Writer: Norman Martin
LAS CRUCES - A fisheries ecology and management specialist from Germany has joined New Mexico State University's fishery and wildlife sciences department as an assistant professor.
Wiebke (pronounced VEEB ka) Boeing will study the effects of broad climate change on the state's aquatic systems. "We'll definitely deal with drought, along with other climatic factors," she said. "There are direct and indirect effects, but many of these processes are not fully understood."
Scientists do know that fluctuations in fish populations are among the long-term consequences of drought, though, Boeing said. Fish populations may use up their food source, leading to population crashes, she said.
Much of Boeing's work will focus on freshwater bodies of water, like New Mexico's largest and most popular reservoir, Elephant Butte, along with high mountain lakes.
In addition to her research, she will teach undergraduate courses on ichthyology, the study of fishes, and graduate classes in aquatic ecology.
Prior to joining NMSU, Boeing served a year and a half as a postdoctoral fellow with the National Oceanographic and Atmospheric Administration and the University of Washington. She analyzed data about the effects of climate change on fish larvae from the Gulf of Alaska and the Bering Sea.
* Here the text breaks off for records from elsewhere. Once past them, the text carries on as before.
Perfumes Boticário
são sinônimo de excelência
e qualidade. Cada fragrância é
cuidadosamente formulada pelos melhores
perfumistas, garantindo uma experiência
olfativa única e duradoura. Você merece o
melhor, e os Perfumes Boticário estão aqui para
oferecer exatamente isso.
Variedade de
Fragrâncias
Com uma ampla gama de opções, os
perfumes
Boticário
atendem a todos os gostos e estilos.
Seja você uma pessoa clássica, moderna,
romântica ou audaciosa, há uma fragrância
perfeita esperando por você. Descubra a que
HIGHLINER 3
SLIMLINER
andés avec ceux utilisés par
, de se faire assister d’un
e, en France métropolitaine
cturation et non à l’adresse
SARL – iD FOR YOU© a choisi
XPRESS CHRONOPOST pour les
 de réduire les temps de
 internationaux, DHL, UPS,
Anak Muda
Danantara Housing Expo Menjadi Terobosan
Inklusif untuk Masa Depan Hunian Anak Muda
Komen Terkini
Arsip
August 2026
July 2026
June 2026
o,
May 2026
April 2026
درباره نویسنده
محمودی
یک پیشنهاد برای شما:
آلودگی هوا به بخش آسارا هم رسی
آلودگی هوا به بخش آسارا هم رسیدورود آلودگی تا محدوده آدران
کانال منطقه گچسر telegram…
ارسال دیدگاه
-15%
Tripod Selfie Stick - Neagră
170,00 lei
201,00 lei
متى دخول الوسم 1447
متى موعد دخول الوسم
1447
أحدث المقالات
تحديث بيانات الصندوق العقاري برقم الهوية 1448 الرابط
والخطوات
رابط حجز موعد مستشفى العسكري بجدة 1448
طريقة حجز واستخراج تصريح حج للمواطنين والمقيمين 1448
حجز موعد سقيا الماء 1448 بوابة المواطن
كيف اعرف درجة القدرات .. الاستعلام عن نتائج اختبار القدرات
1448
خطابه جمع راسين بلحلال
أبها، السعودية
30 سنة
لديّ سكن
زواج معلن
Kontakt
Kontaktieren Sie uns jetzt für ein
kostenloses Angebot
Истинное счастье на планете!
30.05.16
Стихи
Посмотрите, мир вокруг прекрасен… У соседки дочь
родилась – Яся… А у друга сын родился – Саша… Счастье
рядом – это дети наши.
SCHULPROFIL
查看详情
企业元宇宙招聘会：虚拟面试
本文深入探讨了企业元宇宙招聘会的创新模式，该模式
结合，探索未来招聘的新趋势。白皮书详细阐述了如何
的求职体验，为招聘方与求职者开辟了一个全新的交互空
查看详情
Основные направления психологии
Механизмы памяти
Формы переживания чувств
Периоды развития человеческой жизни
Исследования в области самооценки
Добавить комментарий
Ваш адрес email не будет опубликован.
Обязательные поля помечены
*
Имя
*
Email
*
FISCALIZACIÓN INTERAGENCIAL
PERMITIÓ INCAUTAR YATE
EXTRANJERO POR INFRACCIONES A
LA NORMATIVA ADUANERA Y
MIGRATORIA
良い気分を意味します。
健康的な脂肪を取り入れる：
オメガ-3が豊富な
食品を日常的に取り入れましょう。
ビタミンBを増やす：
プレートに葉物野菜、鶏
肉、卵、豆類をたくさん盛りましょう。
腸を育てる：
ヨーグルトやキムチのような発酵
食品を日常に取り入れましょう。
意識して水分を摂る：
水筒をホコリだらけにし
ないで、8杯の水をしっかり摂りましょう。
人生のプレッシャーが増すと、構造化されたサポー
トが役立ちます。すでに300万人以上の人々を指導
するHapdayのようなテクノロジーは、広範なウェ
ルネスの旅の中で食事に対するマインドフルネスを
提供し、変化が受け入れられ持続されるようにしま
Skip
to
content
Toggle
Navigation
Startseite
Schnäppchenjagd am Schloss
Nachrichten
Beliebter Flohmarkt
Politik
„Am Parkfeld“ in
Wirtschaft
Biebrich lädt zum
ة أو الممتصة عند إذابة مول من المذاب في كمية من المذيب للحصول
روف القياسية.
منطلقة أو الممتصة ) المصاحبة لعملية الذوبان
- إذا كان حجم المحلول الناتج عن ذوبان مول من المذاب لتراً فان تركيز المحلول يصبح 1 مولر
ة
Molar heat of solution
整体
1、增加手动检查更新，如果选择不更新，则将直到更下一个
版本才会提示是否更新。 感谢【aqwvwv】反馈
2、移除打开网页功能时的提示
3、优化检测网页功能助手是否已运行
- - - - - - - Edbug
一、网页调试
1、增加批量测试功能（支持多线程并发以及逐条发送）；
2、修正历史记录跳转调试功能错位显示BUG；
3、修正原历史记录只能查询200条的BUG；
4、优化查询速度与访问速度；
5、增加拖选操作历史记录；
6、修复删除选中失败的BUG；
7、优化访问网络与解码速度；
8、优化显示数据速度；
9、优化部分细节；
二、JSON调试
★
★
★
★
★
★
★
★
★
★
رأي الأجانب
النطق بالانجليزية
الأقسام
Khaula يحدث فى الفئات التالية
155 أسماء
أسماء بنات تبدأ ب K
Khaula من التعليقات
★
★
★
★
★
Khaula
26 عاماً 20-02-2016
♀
"Dr. Boeing adds new strength to an area of vital importance to the entire arid Southwest," said Don Caccamise, head of NMSU's fishery and wildlife sciences department.
Boeing is a member of the American Society of Limnology and Oceanography, and the Ecological Society of America
She earned a bachelor's degree in biology from Universität Potsdam in Germany and a master's degree in hydrobiology from Technische Universität Dresden in Germany. She received a doctorate in zoology and applied statistics with a concentration in fisheries from Louisiana State University.